## Task
Gather every line in the records below that contains the word "between".

Given records: Begin

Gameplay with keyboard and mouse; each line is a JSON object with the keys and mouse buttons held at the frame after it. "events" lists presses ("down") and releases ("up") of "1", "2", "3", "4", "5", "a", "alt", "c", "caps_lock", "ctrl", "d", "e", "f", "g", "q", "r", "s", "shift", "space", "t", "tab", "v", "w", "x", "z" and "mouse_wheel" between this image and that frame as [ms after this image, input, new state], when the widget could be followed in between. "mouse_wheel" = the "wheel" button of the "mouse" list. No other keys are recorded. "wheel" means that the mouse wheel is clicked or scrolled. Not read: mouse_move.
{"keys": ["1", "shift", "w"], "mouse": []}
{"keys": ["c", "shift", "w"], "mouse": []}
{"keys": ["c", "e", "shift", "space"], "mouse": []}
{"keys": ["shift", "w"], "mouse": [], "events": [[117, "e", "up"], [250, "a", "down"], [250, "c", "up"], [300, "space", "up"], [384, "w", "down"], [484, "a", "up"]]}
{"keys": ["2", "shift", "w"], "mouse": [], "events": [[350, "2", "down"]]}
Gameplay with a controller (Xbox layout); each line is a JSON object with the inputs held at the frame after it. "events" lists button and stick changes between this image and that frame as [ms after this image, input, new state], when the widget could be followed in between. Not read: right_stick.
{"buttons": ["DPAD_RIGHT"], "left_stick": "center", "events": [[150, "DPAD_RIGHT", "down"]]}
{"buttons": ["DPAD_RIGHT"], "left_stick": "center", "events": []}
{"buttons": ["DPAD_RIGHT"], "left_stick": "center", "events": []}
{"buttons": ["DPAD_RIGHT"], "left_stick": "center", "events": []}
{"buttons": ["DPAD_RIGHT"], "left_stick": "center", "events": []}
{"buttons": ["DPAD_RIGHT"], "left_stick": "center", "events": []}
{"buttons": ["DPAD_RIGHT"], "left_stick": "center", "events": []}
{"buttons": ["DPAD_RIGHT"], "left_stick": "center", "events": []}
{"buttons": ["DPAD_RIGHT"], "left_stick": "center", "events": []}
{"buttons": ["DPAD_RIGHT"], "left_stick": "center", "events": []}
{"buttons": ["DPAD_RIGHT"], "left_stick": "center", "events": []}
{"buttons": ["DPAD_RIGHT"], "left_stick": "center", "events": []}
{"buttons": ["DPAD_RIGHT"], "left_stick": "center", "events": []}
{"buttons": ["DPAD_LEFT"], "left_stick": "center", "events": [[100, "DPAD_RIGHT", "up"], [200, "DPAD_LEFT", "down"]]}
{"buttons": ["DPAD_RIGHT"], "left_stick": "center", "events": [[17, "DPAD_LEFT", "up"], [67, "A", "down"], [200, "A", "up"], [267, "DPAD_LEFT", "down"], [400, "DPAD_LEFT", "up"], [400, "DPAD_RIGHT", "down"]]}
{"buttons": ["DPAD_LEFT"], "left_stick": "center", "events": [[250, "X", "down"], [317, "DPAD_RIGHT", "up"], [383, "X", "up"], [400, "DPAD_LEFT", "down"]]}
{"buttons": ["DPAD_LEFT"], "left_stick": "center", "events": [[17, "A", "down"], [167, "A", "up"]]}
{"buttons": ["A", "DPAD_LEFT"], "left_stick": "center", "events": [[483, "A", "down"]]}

Given records: End

## Answer to this problem
Gameplay with keyboard and mouse; each line is a JSON object with the keys and mouse buttons held at the frame after it. "events" lists presses ("down") and releases ("up") of "1", "2", "3", "4", "5", "a", "alt", "c", "caps_lock", "ctrl", "d", "e", "f", "g", "q", "r", "s", "shift", "space", "t", "tab", "v", "w", "x", "z" and "mouse_wheel" between this image and that frame as [ms after this image, input, new state], when the widget could be followed in between. "mouse_wheel" = the "wheel" button of the "mouse" list. No other keys are recorded. "wheel" means that the mouse wheel is clicked or scrolled. Not read: mouse_move.
Gameplay with a controller (Xbox layout); each line is a JSON object with the inputs held at the frame after it. "events" lists button and stick changes between this image and that frame as [ms after this image, input, new state], when the widget could be followed in between. Not read: right_stick.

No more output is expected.